Principally, the government could be stronger in designating AIGZs. To date, this process has relied on applications of interest, with a (very) slow drip-feed of new AIGZ announcements. Indeed, we do not know all that much more about where AIGZs will be or how they will be utilised than we did at the start of 2025. But the Government already has planning powers to go further and faster: it could use Special Development Orders, for example, to significantly increase the speed and/or scope of development.
I also think there are cleverer ways to use planning and tax policy to build buy-in from local communities. Something simple the Government could do is allow local areas to retain 100% of the business rates from data centres and allied developments such as SMRs, giving them an economic stake in these projects – something they could use to keep Council Tax low or invest in public services, without having to go with a begging bowl to Whitehall.
The UK is still a leader in AI talent and it remains an attractive place for skilled workers to locate. But we should not assume that the UK will remain in this favourable position indefinitely. Our visas are expensive, and the talent pipeline from universities to AI spin-outs is not always as solid as it could be. Other countries are stepping into the arena and making offers to attract AI talent. Though the UK has made a raft of good announcements on attracting talent recently, this is going to remain a competitive space.
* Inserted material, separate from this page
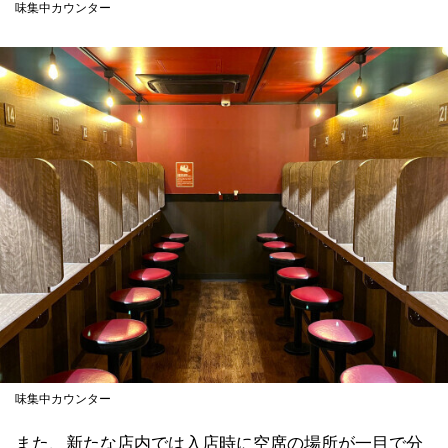
味集中カウンター
味集中カウンター
また、新たな店内では入店時に空席の場所が一目で分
Ensuring a supportive business environment for UK-based AI startups will also be important. The UK has a persistent problem of startups – most notably Wise - spurning London and listing in the US instead. More companies, such as Monzo, Revolut and Cleo could follow suit. If there is still employment and economic activity happening in the UK because of newly US-listed companies, this isn’t necessarily the end of the world. But without market reform and more efforts to make London a more attractive place to list, UK tech success stories could continue to end up looking more American than British, with much of the value uplift flowing to the other side of the pond.
So yes, compute is necessary. This tranche of investment in it is a good thing. But you need a vibrant ecosystem around that compute to really capture value. To put it more bluntly: what good is it having a massive data centre in the North East if nobody is interested in building companies or innovative AI applications in the UK?
Now the investment is flowing in, a whole-of-government approach is needed across data, energy, planning, tax, skills, migration policy and more besides to translate options into value. That’s where the real AI sovereignty will come from.